**GIVEN DATA:**
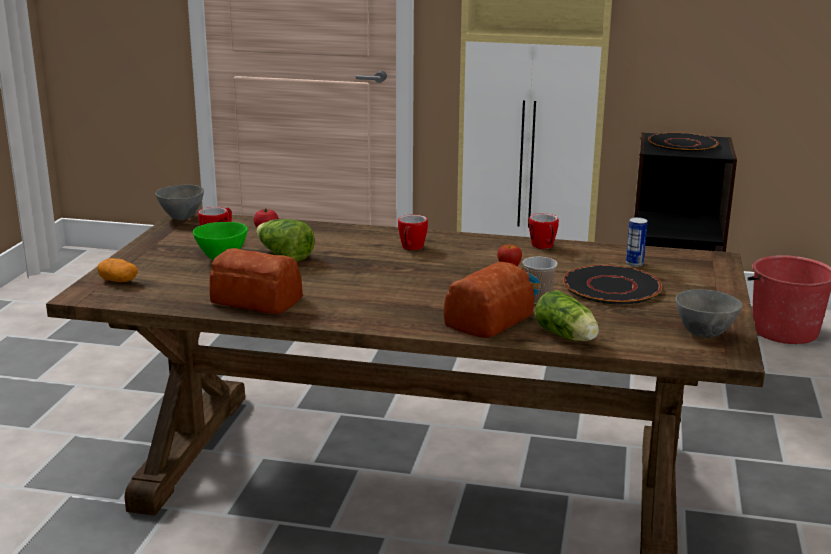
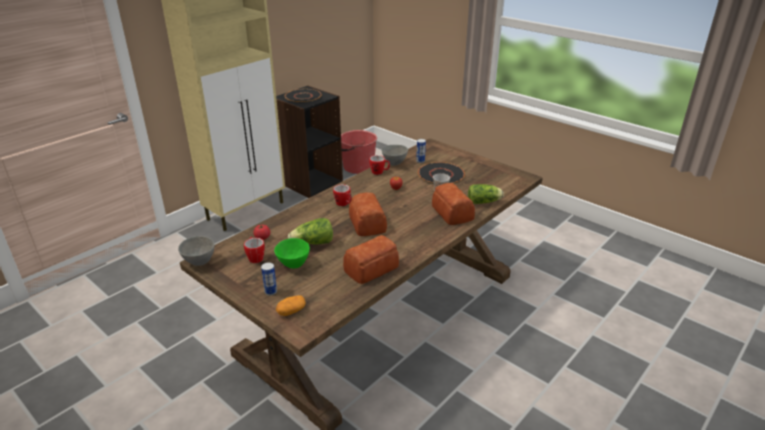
camera: 60 degrees left, 10 degrees up
grey bowl [676,289,742,338] -> grey bowl moved to [382,145,408,166]
none -> can [261,262,277,296]
none -> bread [349,192,387,236]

**WHAT THE EXERCISE ASKS:**
Would you set down exactly the lines from the line with "none -> can [261,262,277,296]" through the last one in the material?

**EXPECTED OUTPUT:**
none -> can [261,262,277,296]
none -> bread [349,192,387,236]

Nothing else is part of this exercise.